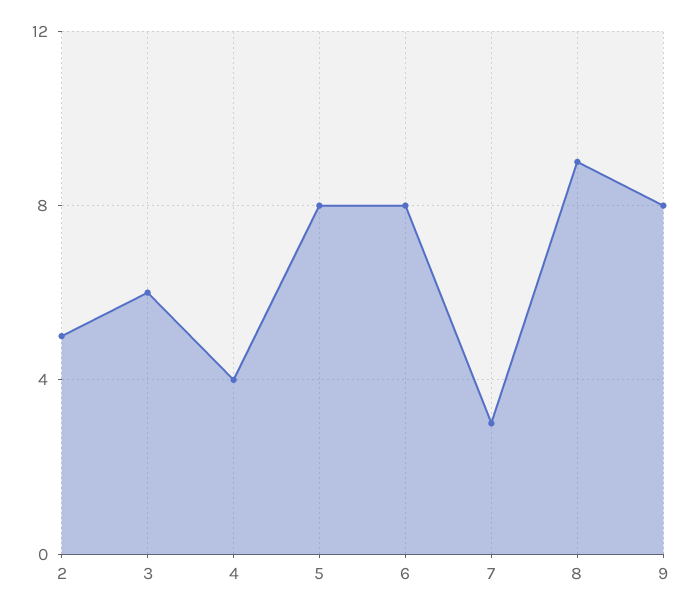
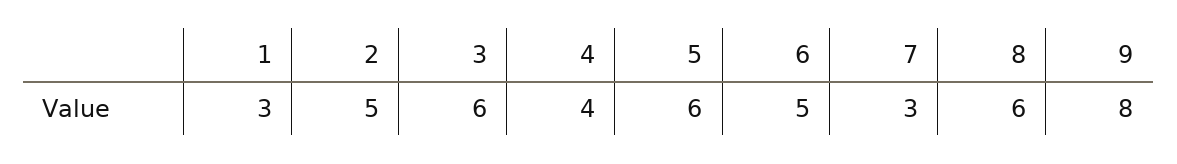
  {
    "2": 5,
    "3": 6,
    "4": 4,
-   "5": 8,
+   "5": 6,
-   "6": 8,
+   "6": 5,
    "7": 3,
-   "8": 9,
+   "8": 6,
-   "9": 8
+   "9": 8,
+   "1": 3
  }

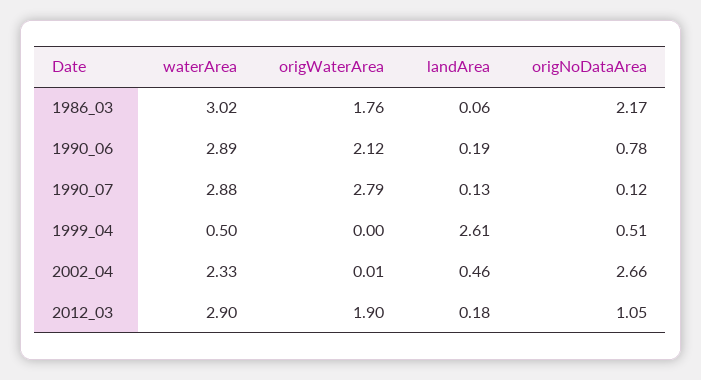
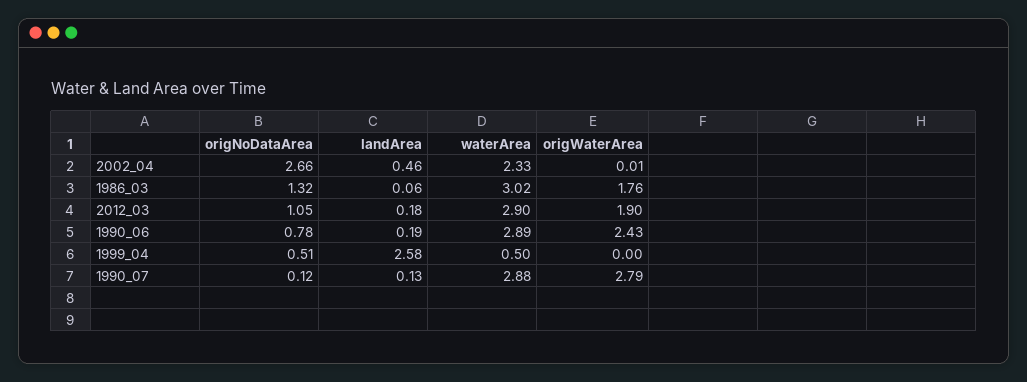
  {
    "waterArea": {
      "1986_03": 3.02,
      "1990_06": 2.89,
      "1990_07": 2.88,
      "1999_04": 0.5,
      "2002_04": 2.33,
      "2012_03": 2.9
    },
    "origWaterArea": {
      "1986_03": 1.76,
-     "1990_06": 2.12,
+     "1990_06": 2.43,
      "1990_07": 2.79,
      "1999_04": 0,
      "2002_04": 0.01,
      "2012_03": 1.9
    },
    "landArea": {
      "1986_03": 0.06,
      "1990_06": 0.19,
      "1990_07": 0.13,
-     "1999_04": 2.61,
+     "1999_04": 2.58,
      "2002_04": 0.46,
      "2012_03": 0.18
    },
    "origNoDataArea": {
-     "1986_03": 2.17,
+     "1986_03": 1.32,
      "1990_06": 0.78,
      "1990_07": 0.12,
      "1999_04": 0.51,
      "2002_04": 2.66,
      "2012_03": 1.05
    }
  }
____
Try it: Output all of the data exactly as it stands, minus any images.

Answer:
  {
    "2": 5,
    "3": 6,
    "4": 4,
-   "5": 8,
+   "5": 6,
-   "6": 8,
+   "6": 5,
    "7": 3,
-   "8": 9,
+   "8": 6,
-   "9": 8
+   "9": 8,
+   "1": 3
  }

  {
    "waterArea": {
      "1986_03": 3.02,
      "1990_06": 2.89,
      "1990_07": 2.88,
      "1999_04": 0.5,
      "2002_04": 2.33,
      "2012_03": 2.9
    },
    "origWaterArea": {
      "1986_03": 1.76,
-     "1990_06": 2.12,
+     "1990_06": 2.43,
      "1990_07": 2.79,
      "1999_04": 0,
      "2002_04": 0.01,
      "2012_03": 1.9
    },
    "landArea": {
      "1986_03": 0.06,
      "1990_06": 0.19,
      "1990_07": 0.13,
-     "1999_04": 2.61,
+     "1999_04": 2.58,
      "2002_04": 0.46,
      "2012_03": 0.18
    },
    "origNoDataArea": {
-     "1986_03": 2.17,
+     "1986_03": 1.32,
      "1990_06": 0.78,
      "1990_07": 0.12,
      "1999_04": 0.51,
      "2002_04": 2.66,
      "2012_03": 1.05
    }
  }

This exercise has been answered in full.